La Pensée Cyclique (2)—Sociology and Sinology

[a] Social cycles RF
This series is dedicated to understanding one of the most fascinating intellects of the twentieth century, Marcel Granet (1884-1940). In an earlier era, he might have been considered (at least by bibliophiles considering tomes ranging from De l'esprit des lois to 呂氏春秋 between the world wars) the most interesting man in the world. For me, he is every bit of that (as we say back home). Granet's range of interests in social theory and Chinese literature were profound, catholic, and engrossing. I hope that (whether you are interested in French, social theory, or Chinese) you will give Monsieur Granet a little bit of your attention. The material is not simple, by any means, but it is an ideal way to grasp how knowledge really works.

Sociology and Sinology  
The complete body of Granet’s work reflects a desire to resolve tensions between “real” and “ideal” in his texts, and to show the relationship between cultural ideals and social practice.  Granet was troubled by the inability of all but a few of his students to comprehend the connection between mythique and juridique—the realm of ideas, on the one hand, and the functioning of kinship connections, on the other.  Many were captivated by the study of seemingly esoteric texts, but absolutely overwhelmed by the sociological details and the challenge of interpreting kinship charts.  At the heart of this “tension” lies the demand Granet put upon himself and his students—to interpret the Chinese texts themselves with grace and clarity, all the while bringing to them a theoretical and methodological sophistication that was the result of a half-century of work in (at that time) the rich and growing field of sociology.

Even in his time, few were committed to mastering the sources of two complex scholarly traditions.
[b] Complex RF
An example of this commitment can be seen in a letter Marcel Granet wrote to friends in 1912, in which he describes having to leave his residence in Beijing during the confusion following the end of the Qing dynasty.  In his great rush, he wrote that he could carry only his copies of the twenty-four standard histories of China—a burdensome proposition, indeed, since each of those histories was bound in several volumes.  One imagines the young scholar, who was soon to write of the symbolism of left and right in Chinese culture, burdened with the weight of two traditions in his arms, and each helping to define him in a world that might not understand. We pack up: the twenty-four histories, in their frail cases, decorated with green characters, make a shaky structure.[1]

[c] Social 1906 RF
Needless to say, it would not be possible to carry the twenty-four histories, and it is somewhat odd as an example, since Granet’s published work was much more influenced by classical works of the fifth- to second- centuries BCE.  Nonetheless, if that were his only reading, he would appear to be the quintessential sinologist, immersed in the textual foundations of the Chinese tradition, and perhaps explicating them on their own terms for a Western audience only dimly acquainted, beyond the fashions of chinoiserie, with an East Asian civilization.  He might have been a figure not unlike Arthur Waley.  Translating form Chinese texts in an almost Dickensian manner, he might have opened interpretive worlds for his readers that did not veer too far from their experiences with Western literature.  On the other hand, imagining the opposite end of the spectrum, he might have been more like one of his own mentors, Édouard Chavannes, whose obsession with his Chinese sources was often an end in itself, with publication a sometimes distant goal.

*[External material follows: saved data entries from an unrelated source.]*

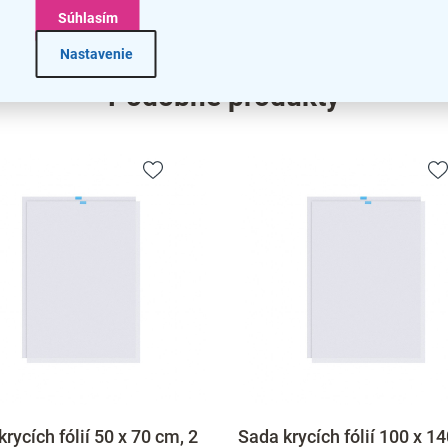
na
Súhlasím
Nastavenie
Podobné produkty
rycích fólií 50 x 70 cm, 2
Sada krycích fólií 100 x 1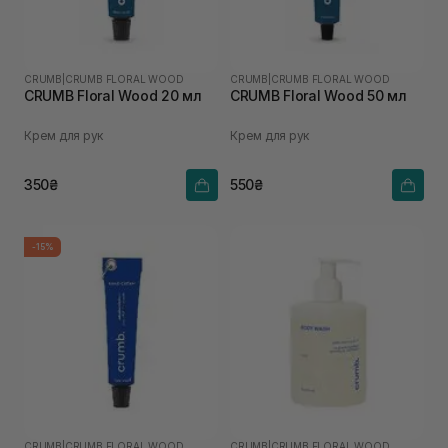
CRUMB
|
CRUMB FLORAL WOOD
CRUMB
|
CRUMB FLORAL WOOD
CRUMB Floral Wood 20 мл
CRUMB Floral Wood 50 мл
Крем для рук
Крем для рук
350₴
550₴
-15%
CRUMB
|
CRUMB FLORAL WOOD
CRUMB
|
CRUMB FLORAL WOOD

But Marcel Granet, at least as he told it in his letter, did not only bring his treasured Chinese histories with him as he fled the turmoil in Beijing.  He also carried the first run of L’année sociologique, the journal founded by his other mentor, Emile Durkheim, which contained the best writing of a large group of scholars who surrounded the French master.  His letter continues by filling up the other hand, as it were, in his two-sided life: 

               L’année sociologique is in my handbag.  I stuff my suitcases.[2]

[d] Forbidden RF
From that perspective (we might say, on the other hand), the classically trained Granet could well have been a sociologist devoted to studying (and comparing) the early ethnographic writings of scholars as far afield as Australia, North America, Siberia, and China—all without doing fieldwork himself or learning the relevant languages.  He might have been much like Lucien Lévy-Bruhl, working with great erudition but little direct engagement with the societies depicted in ethnographic or textual materials compiled by others.  More favorably, he might have been like his very close friend—and nephew of his “sociological mentor” Emile Durkheim—Marcel Mauss, who wrote with unparalleled synthesizing brilliance from the scattered accounts that were available from early researchers throughout the world.

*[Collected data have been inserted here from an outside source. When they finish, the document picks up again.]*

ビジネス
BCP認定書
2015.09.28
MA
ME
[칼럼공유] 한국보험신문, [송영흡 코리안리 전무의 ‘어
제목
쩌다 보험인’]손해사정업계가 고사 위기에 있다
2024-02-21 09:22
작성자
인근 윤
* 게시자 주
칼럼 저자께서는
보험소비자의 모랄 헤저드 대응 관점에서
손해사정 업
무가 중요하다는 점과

Marcel Granet was all—and none—of these things. He studied classical Chinese civilization with painstaking care, even as he avidly read and reread the sociological work being published in L’année sociologique and beyond.  Granet’s work represents, more than any writer before or since, a lifelong effort to resolve major issues at the heart of social theory with the Chinese world.  He did not engage in this enterprise as a fieldworker, although he lived in China for a time.  He engaged social theory through his Chinese texts.  Although he lived in China from 1911 to 1913, it was his sinological and sociological texts that drove his work, not the extremely significant events unfolding all around him at the time.  

[e] Towering RF
Granet studied the Classic of Poetry and its commentaries even as a two-millennium imperial order came to an end in the very city in which he lived.  He sought to understand events that would encompass others, and a passing moment in Chinese politics (however important it might appear in retrospect), held none of the fascination or explanatory power for Granet that could be found in the festivals and songs, the dances and legends, of early China.  Rival brotherhoods and sage-king ironsmiths held far more interest for Professor Granet than a fledgling Republican government. Some of the most significant events in China’s modern history were unfolding all around him, and he could not be bothered. Life in China twenty-five centuries earlier—that fascinated him.

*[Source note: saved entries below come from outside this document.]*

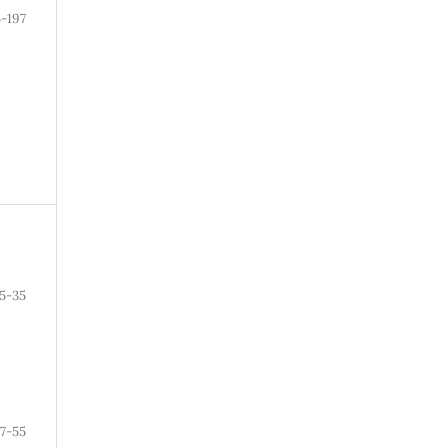
5-197
15-35
7-55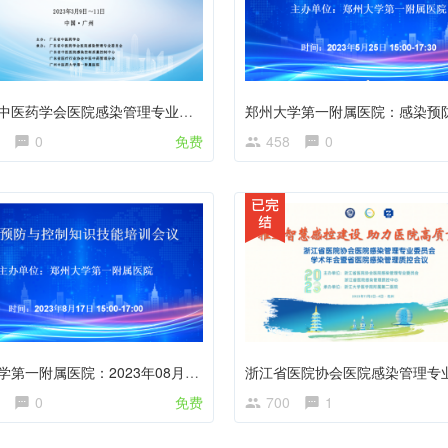
广东省中医药学会医院感染管理专业委员会换届大会暨全省中医医疗机构呼吸道传染性疾病防控能力提高班
0
免费
458
0
郑州大学第一附属医院：2023年08月17日感染预防与控制知识技能培训会议
0
免费
700
1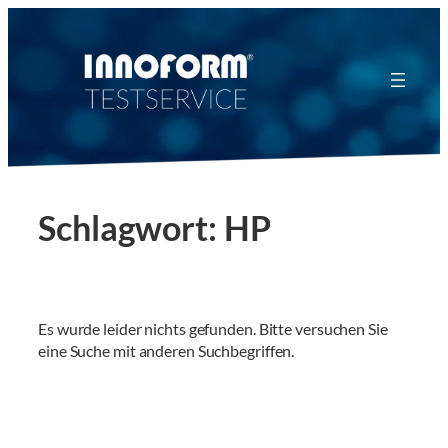
Zum
Inhalt
springen
Schlagwort:
HP
Es wurde leider nichts gefunden. Bitte versuchen Sie
eine Suche mit anderen Suchbegriffen.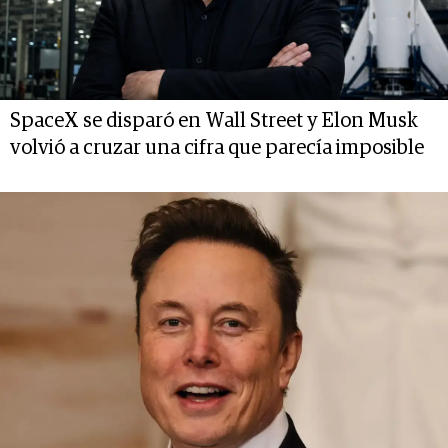
SpaceX se disparó en Wall Street y Elon Musk
volvió a cruzar una cifra que parecía imposible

It is as simple, and complex, as that.  Obsessively studying China’s past with little regard for its present, and seeking the very heart of Chinese social life in early texts, Granet’s is a sociology driven by early Chinese civilization, and a sinology deeply informed by sociological theory.  The resulting oeuvre is a strange blend of insights that often leave both sociologists and sinologists bewildered, and too easily dismissed for an interpretation here or there that is dated.  

It is not easy to “peg” Granet, although many have tried.  As even a cursory reading of his works will show, Granet’s interests are catholic and his methods both intense and precise.  They also reflect his deep interest in a long tradition of French social thought, dating back at least to Montesquieu, which found its place in the work of scholars surrounding Emile Durkheim and Marcel Mauss.  The range of questions engaged by late-nineteenth and early-twentieth century French sociologists were indeed vast—from personhood to gift exchange and magic to suicide and the very categories of the human mind—and we need to return to their roots if we are to understand Granet the sociologist and scholar of China.

Notes
[1] Marcel Granet, The Religion of the Chinese People [Translated, with an introduction by Maurice Freedman] (New York: Harper & Row, 1973), 12.
[2] Granet, 12.

Bibliography
Granet, Marcel. The Religion of the Chinese People [Translated with an introduction by Maurice Freedman]. New York: Harper & Row, 1973.